§ EXERCISE PROMPT
Can you transcribe every item below line by line, keeping each line unchanged?

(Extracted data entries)
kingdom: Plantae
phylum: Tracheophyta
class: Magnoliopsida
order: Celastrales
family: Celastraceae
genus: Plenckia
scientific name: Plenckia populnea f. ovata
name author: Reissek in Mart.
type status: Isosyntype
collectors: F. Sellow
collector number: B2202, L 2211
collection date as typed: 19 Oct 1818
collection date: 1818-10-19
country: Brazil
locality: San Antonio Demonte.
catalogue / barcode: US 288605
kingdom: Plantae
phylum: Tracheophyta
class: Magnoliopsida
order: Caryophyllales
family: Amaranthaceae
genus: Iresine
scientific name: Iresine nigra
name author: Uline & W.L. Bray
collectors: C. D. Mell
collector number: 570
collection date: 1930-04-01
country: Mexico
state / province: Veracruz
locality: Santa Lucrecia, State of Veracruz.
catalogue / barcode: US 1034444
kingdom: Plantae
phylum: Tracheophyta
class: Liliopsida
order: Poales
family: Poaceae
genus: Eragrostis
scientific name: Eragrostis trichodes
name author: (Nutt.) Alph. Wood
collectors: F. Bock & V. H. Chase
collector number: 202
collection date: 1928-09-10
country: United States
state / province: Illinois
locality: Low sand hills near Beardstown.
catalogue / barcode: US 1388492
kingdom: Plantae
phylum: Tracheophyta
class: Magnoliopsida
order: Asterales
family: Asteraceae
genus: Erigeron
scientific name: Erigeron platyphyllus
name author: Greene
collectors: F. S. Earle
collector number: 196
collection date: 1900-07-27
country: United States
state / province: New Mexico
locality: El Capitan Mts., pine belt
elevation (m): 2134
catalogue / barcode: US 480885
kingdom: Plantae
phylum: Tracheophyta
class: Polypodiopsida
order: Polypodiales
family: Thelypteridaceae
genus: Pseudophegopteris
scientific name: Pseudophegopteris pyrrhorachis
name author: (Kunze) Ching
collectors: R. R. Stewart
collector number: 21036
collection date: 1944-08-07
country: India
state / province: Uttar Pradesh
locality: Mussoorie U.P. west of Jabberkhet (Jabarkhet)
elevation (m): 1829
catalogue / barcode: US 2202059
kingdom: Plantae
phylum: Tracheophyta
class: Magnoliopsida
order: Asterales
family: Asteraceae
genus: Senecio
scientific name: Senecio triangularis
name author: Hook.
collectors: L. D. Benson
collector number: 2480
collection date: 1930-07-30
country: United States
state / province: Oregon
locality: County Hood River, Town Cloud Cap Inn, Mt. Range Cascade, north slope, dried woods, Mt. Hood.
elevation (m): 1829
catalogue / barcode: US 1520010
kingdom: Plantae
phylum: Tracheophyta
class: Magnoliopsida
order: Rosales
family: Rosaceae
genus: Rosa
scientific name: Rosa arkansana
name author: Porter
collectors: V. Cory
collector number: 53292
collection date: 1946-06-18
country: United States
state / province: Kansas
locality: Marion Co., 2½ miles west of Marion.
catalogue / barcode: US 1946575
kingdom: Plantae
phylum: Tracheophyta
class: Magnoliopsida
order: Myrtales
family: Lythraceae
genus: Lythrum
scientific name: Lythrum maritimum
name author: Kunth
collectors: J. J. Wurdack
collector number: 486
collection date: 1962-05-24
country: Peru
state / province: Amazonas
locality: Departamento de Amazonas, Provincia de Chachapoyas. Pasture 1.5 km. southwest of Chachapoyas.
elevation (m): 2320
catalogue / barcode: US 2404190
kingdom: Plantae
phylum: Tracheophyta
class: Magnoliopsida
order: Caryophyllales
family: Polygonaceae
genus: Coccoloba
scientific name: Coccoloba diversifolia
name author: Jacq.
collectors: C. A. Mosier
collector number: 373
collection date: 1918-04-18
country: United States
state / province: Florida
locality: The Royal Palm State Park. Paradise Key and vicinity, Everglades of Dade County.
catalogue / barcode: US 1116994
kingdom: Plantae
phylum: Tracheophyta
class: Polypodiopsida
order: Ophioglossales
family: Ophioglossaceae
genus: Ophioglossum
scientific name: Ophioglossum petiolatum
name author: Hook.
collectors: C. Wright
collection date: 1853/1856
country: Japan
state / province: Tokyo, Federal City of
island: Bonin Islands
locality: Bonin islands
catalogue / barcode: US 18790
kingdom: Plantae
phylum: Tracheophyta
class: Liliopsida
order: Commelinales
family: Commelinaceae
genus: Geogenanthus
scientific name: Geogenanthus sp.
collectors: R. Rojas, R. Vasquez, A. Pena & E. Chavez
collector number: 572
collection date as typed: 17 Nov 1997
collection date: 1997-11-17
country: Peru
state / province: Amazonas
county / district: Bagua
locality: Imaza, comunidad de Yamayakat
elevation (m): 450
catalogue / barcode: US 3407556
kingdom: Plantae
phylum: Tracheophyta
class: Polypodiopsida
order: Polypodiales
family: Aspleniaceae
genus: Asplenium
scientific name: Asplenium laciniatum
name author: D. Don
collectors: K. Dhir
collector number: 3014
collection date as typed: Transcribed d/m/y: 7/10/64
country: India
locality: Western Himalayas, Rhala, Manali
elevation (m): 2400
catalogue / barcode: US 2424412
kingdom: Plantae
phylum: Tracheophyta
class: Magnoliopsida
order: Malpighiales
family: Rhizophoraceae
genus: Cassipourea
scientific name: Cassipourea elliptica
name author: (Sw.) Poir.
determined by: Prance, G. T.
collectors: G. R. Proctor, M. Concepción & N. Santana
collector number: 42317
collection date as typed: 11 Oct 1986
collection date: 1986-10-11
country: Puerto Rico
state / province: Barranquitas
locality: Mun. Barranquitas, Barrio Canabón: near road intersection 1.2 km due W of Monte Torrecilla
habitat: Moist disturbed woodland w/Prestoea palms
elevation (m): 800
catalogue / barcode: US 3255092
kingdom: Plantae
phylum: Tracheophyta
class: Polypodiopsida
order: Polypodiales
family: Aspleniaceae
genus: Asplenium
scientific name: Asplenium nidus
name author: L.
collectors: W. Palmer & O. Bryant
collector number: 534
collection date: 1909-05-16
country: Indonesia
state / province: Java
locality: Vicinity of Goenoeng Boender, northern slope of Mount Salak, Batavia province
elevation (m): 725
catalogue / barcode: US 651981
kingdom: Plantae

§ THE ANSWER
kingdom: Plantae
phylum: Tracheophyta
class: Magnoliopsida
order: Celastrales
family: Celastraceae
genus: Plenckia
scientific name: Plenckia populnea f. ovata
name author: Reissek in Mart.
type status: Isosyntype
collectors: F. Sellow
collector number: B2202, L 2211
collection date as typed: 19 Oct 1818
collection date: 1818-10-19
country: Brazil
locality: San Antonio Demonte.
catalogue / barcode: US 288605
kingdom: Plantae
phylum: Tracheophyta
class: Magnoliopsida
order: Caryophyllales
family: Amaranthaceae
genus: Iresine
scientific name: Iresine nigra
name author: Uline & W.L. Bray
collectors: C. D. Mell
collector number: 570
collection date: 1930-04-01
country: Mexico
state / province: Veracruz
locality: Santa Lucrecia, State of Veracruz.
catalogue / barcode: US 1034444
kingdom: Plantae
phylum: Tracheophyta
class: Liliopsida
order: Poales
family: Poaceae
genus: Eragrostis
scientific name: Eragrostis trichodes
name author: (Nutt.) Alph. Wood
collectors: F. Bock & V. H. Chase
collector number: 202
collection date: 1928-09-10
country: United States
state / province: Illinois
locality: Low sand hills near Beardstown.
catalogue / barcode: US 1388492
kingdom: Plantae
phylum: Tracheophyta
class: Magnoliopsida
order: Asterales
family: Asteraceae
genus: Erigeron
scientific name: Erigeron platyphyllus
name author: Greene
collectors: F. S. Earle
collector number: 196
collection date: 1900-07-27
country: United States
state / province: New Mexico
locality: El Capitan Mts., pine belt
elevation (m): 2134
catalogue / barcode: US 480885
kingdom: Plantae
phylum: Tracheophyta
class: Polypodiopsida
order: Polypodiales
family: Thelypteridaceae
genus: Pseudophegopteris
scientific name: Pseudophegopteris pyrrhorachis
name author: (Kunze) Ching
collectors: R. R. Stewart
collector number: 21036
collection date: 1944-08-07
country: India
state / province: Uttar Pradesh
locality: Mussoorie U.P. west of Jabberkhet (Jabarkhet)
elevation (m): 1829
catalogue / barcode: US 2202059
kingdom: Plantae
phylum: Tracheophyta
class: Magnoliopsida
order: Asterales
family: Asteraceae
genus: Senecio
scientific name: Senecio triangularis
name author: Hook.
collectors: L. D. Benson
collector number: 2480
collection date: 1930-07-30
country: United States
state / province: Oregon
locality: County Hood River, Town Cloud Cap Inn, Mt. Range Cascade, north slope, dried woods, Mt. Hood.
elevation (m): 1829
catalogue / barcode: US 1520010
kingdom: Plantae
phylum: Tracheophyta
class: Magnoliopsida
order: Rosales
family: Rosaceae
genus: Rosa
scientific name: Rosa arkansana
name author: Porter
collectors: V. Cory
collector number: 53292
collection date: 1946-06-18
country: United States
state / province: Kansas
locality: Marion Co., 2½ miles west of Marion.
catalogue / barcode: US 1946575
kingdom: Plantae
phylum: Tracheophyta
class: Magnoliopsida
order: Myrtales
family: Lythraceae
genus: Lythrum
scientific name: Lythrum maritimum
name author: Kunth
collectors: J. J. Wurdack
collector number: 486
collection date: 1962-05-24
country: Peru
state / province: Amazonas
locality: Departamento de Amazonas, Provincia de Chachapoyas. Pasture 1.5 km. southwest of Chachapoyas.
elevation (m): 2320
catalogue / barcode: US 2404190
kingdom: Plantae
phylum: Tracheophyta
class: Magnoliopsida
order: Caryophyllales
family: Polygonaceae
genus: Coccoloba
scientific name: Coccoloba diversifolia
name author: Jacq.
collectors: C. A. Mosier
collector number: 373
collection date: 1918-04-18
country: United States
state / province: Florida
locality: The Royal Palm State Park. Paradise Key and vicinity, Everglades of Dade County.
catalogue / barcode: US 1116994
kingdom: Plantae
phylum: Tracheophyta
class: Polypodiopsida
order: Ophioglossales
family: Ophioglossaceae
genus: Ophioglossum
scientific name: Ophioglossum petiolatum
name author: Hook.
collectors: C. Wright
collection date: 1853/1856
country: Japan
state / province: Tokyo, Federal City of
island: Bonin Islands
locality: Bonin islands
catalogue / barcode: US 18790
kingdom: Plantae
phylum: Tracheophyta
class: Liliopsida
order: Commelinales
family: Commelinaceae
genus: Geogenanthus
scientific name: Geogenanthus sp.
collectors: R. Rojas, R. Vasquez, A. Pena & E. Chavez
collector number: 572
collection date as typed: 17 Nov 1997
collection date: 1997-11-17
country: Peru
state / province: Amazonas
county / district: Bagua
locality: Imaza, comunidad de Yamayakat
elevation (m): 450
catalogue / barcode: US 3407556
kingdom: Plantae
phylum: Tracheophyta
class: Polypodiopsida
order: Polypodiales
family: Aspleniaceae
genus: Asplenium
scientific name: Asplenium laciniatum
name author: D. Don
collectors: K. Dhir
collector number: 3014
collection date as typed: Transcribed d/m/y: 7/10/64
country: India
locality: Western Himalayas, Rhala, Manali
elevation (m): 2400
catalogue / barcode: US 2424412
kingdom: Plantae
phylum: Tracheophyta
class: Magnoliopsida
order: Malpighiales
family: Rhizophoraceae
genus: Cassipourea
scientific name: Cassipourea elliptica
name author: (Sw.) Poir.
determined by: Prance, G. T.
collectors: G. R. Proctor, M. Concepción & N. Santana
collector number: 42317
collection date as typed: 11 Oct 1986
collection date: 1986-10-11
country: Puerto Rico
state / province: Barranquitas
locality: Mun. Barranquitas, Barrio Canabón: near road intersection 1.2 km due W of Monte Torrecilla
habitat: Moist disturbed woodland w/Prestoea palms
elevation (m): 800
catalogue / barcode: US 3255092
kingdom: Plantae
phylum: Tracheophyta
class: Polypodiopsida
order: Polypodiales
family: Aspleniaceae
genus: Asplenium
scientific name: Asplenium nidus
name author: L.
collectors: W. Palmer & O. Bryant
collector number: 534
collection date: 1909-05-16
country: Indonesia
state / province: Java
locality: Vicinity of Goenoeng Boender, northern slope of Mount Salak, Batavia province
elevation (m): 725
catalogue / barcode: US 651981
kingdom: Plantae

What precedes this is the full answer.